Linkultura

por Nereide Michel em 25/01/2018

 “Curitiba no Tempo do Jazz Band”, obra do jornalista Adherbal Fortes de Sá Júnior, são capítulos afinados do cenário musical curitibano nas décadas de 60 e 70. O livro, lançado no sábado, dia 27 de janeiro, em um dos marcos históricos da cidade, o Paço da Liberdade, é um resgate mais do que necessário de personagens que com os seus instrumentos e vozes deram ressonância nacional ao que era produzido na capital dos paranaenses.  Editado pela Artes & Textos, o livro usou parte da pesquisa realizada para o projeto cultural “Vestido Branco, Uma Aventura Musical”, assinado por ele em parceria com a jornalista Miriam Karam.

Como esclarece o autor, “não se trata de um livro histórico, mas um livro de muitas histórias muitas histórias da música produzida em Curitiba e dos músicos que ajudaram a escrever a história da cidade com notas musicais. “ E histórias é que não faltaram para preencher as páginas “sonoras” de “Curitiba no tempo do Jazz Band”. Graças ao ciclo do café, um dos mais importantes da economia do Paraná, que atingiu o auge na década de 1960, acompanhado de uma explosão demográfica e de desenvolvimento social para o estado, o palco se armou para receber grandes instrumentistas, compositores e cantores, transformando Curitiba em um grande centro musical.

Como narra Adherbal Fortes, “havia bons músicos e orquestras bem afinadas. Cada emissora de rádio tinha orquestra e conjunto regional. Clubes, cafés, restaurantes e hotéis procuravam músicos. A demanda maior era das casas noturnas, que se multiplicavam no centro da cidade. A cena ganha efervescência durante um quarto de século, que começou em 1950, com a eleição de Getúlio Vargas, e as festas do centenário da emancipação política do Paraná. A festa de jazz e bossa nova só perdeu o brilho quando a geada negra de 1975 devastou praticamente a totalidade dos pés de café existentes no estado.”

PERSONAGENS AFINADOS

Entre os muitos artistas com história registrada por Adherbal Fortes estão nomes que alcançaram projeção nacional e internacional. Entre estes, Raul de Souza, mestre imbatível no trombone de válvula, considerado pela revista DownBeat um dos maiores do mundo. Ele era um dos 20 músicos do Rio de Janeiro que, no final dos anos 50, foram recrutados para formar a Banda da Base Aérea da Aeronáutica em Curitiba. Durante o dia, os “cariocas” tocavam dobrados militares. À noite, tiravam o uniforme para formar a Orquestra 14 Bis para tocar bebop e cool jazz nas rádios Guairacá e Clube Paranaense.

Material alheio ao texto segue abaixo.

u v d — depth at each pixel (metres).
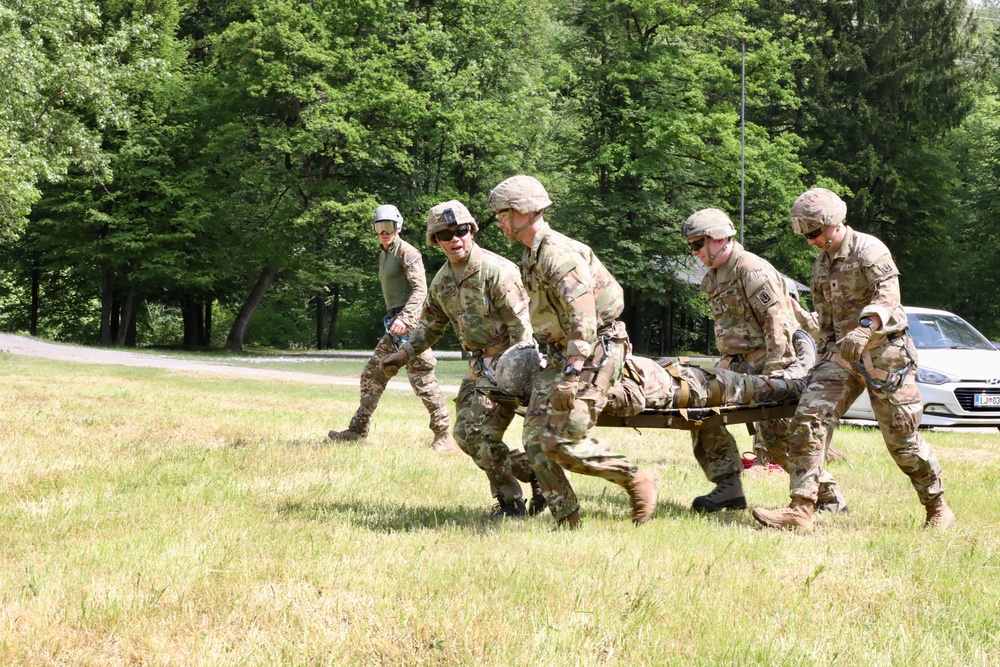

A 14 Bis concorria com as orquestras de Genésio Ramalho e Angelo Antonello nos bailes da cidade. Já a orquestra do maestro Beppi (Giuseppe Bertollo) era exclusiva da Caverna Curitibana, imenso “taxi-girl”, com salão de 600 metros quadrados, que funcionava no porão do Clube Curitibano.

No livro, Adherbal também relata as carreiras de Breno Sauer, que montou um quinteto inspirado no vibrafone do Modern Jazz Quartet e fez sucesso em Curitiba e São Paulo (Boate Oasis, Baiuca e La Vie em Rose), seguindo depois para o México e Estados Unidos, e de Gebram Sabbag, que Luizinho Eça e outros craques consideravam o maior jazzista do Brasil. Mesmo com esse título, Sabbag nunca aceitou convite para sair de Curitiba.

 A pesquisa original para o projeto “Vestido Branco” e que foi usada para a redação do livro consumiu oito anos de trabalho. As 300 entrevistas com músicos, empresários da noite e frequentadores das rodas de jazz e bossa nova foram feitas por Susy Murakami, Felipe Laufer e Murilo Alves Pereira. O resultado revelou que o Brasil musical de 1960 era um arquipélago, sem comunicação entre as suas ilhas. Raros talentos deixavam Curitiba para tentar o sucesso no Rio de Janeiro ou em outros centros, como aconteceu com o Quarteto Bitten-4, liderado por Palminor Rodrigues Ferreira, o Lápis, que se apresentou para uma plateia de 30 mil pessoas no Maracanãzinho, na final do Festival da TV Excelsior.

Adherbal Fortes trabalhou em jornais e televisões de Curitiba e foi coautor, com Paulo Vítola, dos musicais “Cidade Sem Portas” e “Terra de Todas as Gentes”, o primeiro encenado durante um ano no recém-inaugurado Teatro do Paiol e o segundo escrito para reinaugurar o grande auditório do Teatro Guaíra, em 1975.